Here's the reason Paul Krugman's previous generalization that health insurance can't work well in a simple free market would not apply to these new exchanges as proposed: First, according to the proposed reform, acceptance (policy issue to all that apply) is required, preexisting exclusions are eliminated, the dropping of sick policy holders is eliminated, and provisions would be made for risk pool sharing (when one insurer has proportionally more sick people, it gets help from a risk pool all insurers pay into.) Thus adverse selection disappears. Second, and just as important, this proposed reform would result in a market with a special kind of disclosure. As proposed, in the exchanges, health care policies would be offered with defined packages of benefits -- "bronze," "silver," etc. This would actually allow insurance buyers to compare policies much easier than before. Insurers would have to compete on a more clear playing field -- price, service, and networks, all of which are far easier to evaluate (internet sites already are available that compare doctors and hospitals for instance.)
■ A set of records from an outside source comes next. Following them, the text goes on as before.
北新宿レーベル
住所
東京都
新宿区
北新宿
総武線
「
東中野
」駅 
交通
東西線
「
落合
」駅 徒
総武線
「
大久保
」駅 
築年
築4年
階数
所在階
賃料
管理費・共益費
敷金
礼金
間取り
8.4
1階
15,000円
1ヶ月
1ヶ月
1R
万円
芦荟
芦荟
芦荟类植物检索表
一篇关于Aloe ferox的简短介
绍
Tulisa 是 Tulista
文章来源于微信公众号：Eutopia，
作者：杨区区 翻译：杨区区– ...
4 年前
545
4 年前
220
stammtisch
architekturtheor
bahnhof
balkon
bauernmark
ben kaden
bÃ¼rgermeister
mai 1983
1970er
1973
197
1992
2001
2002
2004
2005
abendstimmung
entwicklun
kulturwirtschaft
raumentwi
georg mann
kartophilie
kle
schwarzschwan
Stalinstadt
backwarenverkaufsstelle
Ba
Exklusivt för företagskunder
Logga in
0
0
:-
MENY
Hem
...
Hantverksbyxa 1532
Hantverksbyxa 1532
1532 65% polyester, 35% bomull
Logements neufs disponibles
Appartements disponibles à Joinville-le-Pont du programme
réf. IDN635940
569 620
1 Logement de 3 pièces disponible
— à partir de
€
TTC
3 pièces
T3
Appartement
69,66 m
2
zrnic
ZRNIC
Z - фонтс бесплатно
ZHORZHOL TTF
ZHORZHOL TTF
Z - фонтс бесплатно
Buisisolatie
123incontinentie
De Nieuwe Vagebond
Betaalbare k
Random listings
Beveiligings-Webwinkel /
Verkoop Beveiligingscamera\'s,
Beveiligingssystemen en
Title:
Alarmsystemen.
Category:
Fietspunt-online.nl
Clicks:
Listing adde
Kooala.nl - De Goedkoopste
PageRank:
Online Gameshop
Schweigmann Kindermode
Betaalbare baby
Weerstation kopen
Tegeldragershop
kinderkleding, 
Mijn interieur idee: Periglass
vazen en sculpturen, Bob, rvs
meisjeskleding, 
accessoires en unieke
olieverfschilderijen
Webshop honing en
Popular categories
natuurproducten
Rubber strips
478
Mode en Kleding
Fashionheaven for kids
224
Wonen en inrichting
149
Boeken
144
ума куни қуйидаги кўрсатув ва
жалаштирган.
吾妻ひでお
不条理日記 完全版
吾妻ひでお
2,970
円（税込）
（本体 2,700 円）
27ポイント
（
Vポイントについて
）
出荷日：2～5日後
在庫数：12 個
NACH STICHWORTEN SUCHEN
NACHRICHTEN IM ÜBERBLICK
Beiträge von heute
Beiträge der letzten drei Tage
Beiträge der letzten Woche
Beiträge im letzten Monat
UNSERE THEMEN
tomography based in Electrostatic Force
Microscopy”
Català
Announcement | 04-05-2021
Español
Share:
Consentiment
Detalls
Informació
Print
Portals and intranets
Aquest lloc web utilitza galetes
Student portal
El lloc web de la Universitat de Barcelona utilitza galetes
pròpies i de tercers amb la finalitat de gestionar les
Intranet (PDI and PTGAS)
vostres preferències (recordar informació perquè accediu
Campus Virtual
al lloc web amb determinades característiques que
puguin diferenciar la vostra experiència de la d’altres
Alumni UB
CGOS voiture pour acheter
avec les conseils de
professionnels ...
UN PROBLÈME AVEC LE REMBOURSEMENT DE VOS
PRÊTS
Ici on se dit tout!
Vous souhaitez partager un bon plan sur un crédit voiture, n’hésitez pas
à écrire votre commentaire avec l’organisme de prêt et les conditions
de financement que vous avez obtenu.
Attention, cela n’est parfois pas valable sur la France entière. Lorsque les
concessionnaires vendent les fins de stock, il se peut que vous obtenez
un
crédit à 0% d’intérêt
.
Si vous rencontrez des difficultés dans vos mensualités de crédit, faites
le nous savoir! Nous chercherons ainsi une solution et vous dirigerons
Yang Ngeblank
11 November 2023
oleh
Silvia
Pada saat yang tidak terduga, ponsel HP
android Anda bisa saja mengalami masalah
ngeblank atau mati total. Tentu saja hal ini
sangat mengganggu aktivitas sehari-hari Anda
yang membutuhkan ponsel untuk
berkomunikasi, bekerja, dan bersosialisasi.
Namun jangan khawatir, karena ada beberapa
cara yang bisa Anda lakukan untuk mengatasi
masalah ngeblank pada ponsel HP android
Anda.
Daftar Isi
This is a very good idea, and if combined with other good ideas such as these, many but not all of which are now in proposed legislation, we'd have very beneficial structural reform, much better than most people imagine possible.
The NYTimes mentions Wyden tries to sympathize with a seeming political problem Obama might face:
I understand the president’s fear of overreaching. Past reform efforts have failed in part because of the public’s distaste for government-imposed change. But walling off most of the health care system from choice and competition could create greater problems — enough to doom health care reform.
Democrats may miss an easy point here. Allowing anyone to purchase health insurance (private, public, co-op, all types) on the coming exchanges would be less government imposition on the market. Restricting who can buy, and excluding many people, constitutes more imposition, more control.
Wyden is proposing a liberalization -- less control, more personal choice and freedom -- in a way that would pay off quite well.
There is no reason any Senator should oppose this idea, except if they are truly in the pocket of lobbyists.
This opening of the exchange needn't be sold as anything other than what it is -- a market with disclosure and a shared risk pool (or reinsurance) added.
The exchanges themselves are exactly like a modern American food marketplace with required food labeling and safety laws -- the ingredients being sold must be disclosed fully on the package labeling, poison can't be sold as food, the nutritional values must be disclosed, etc. In general, this is a very American market proposal.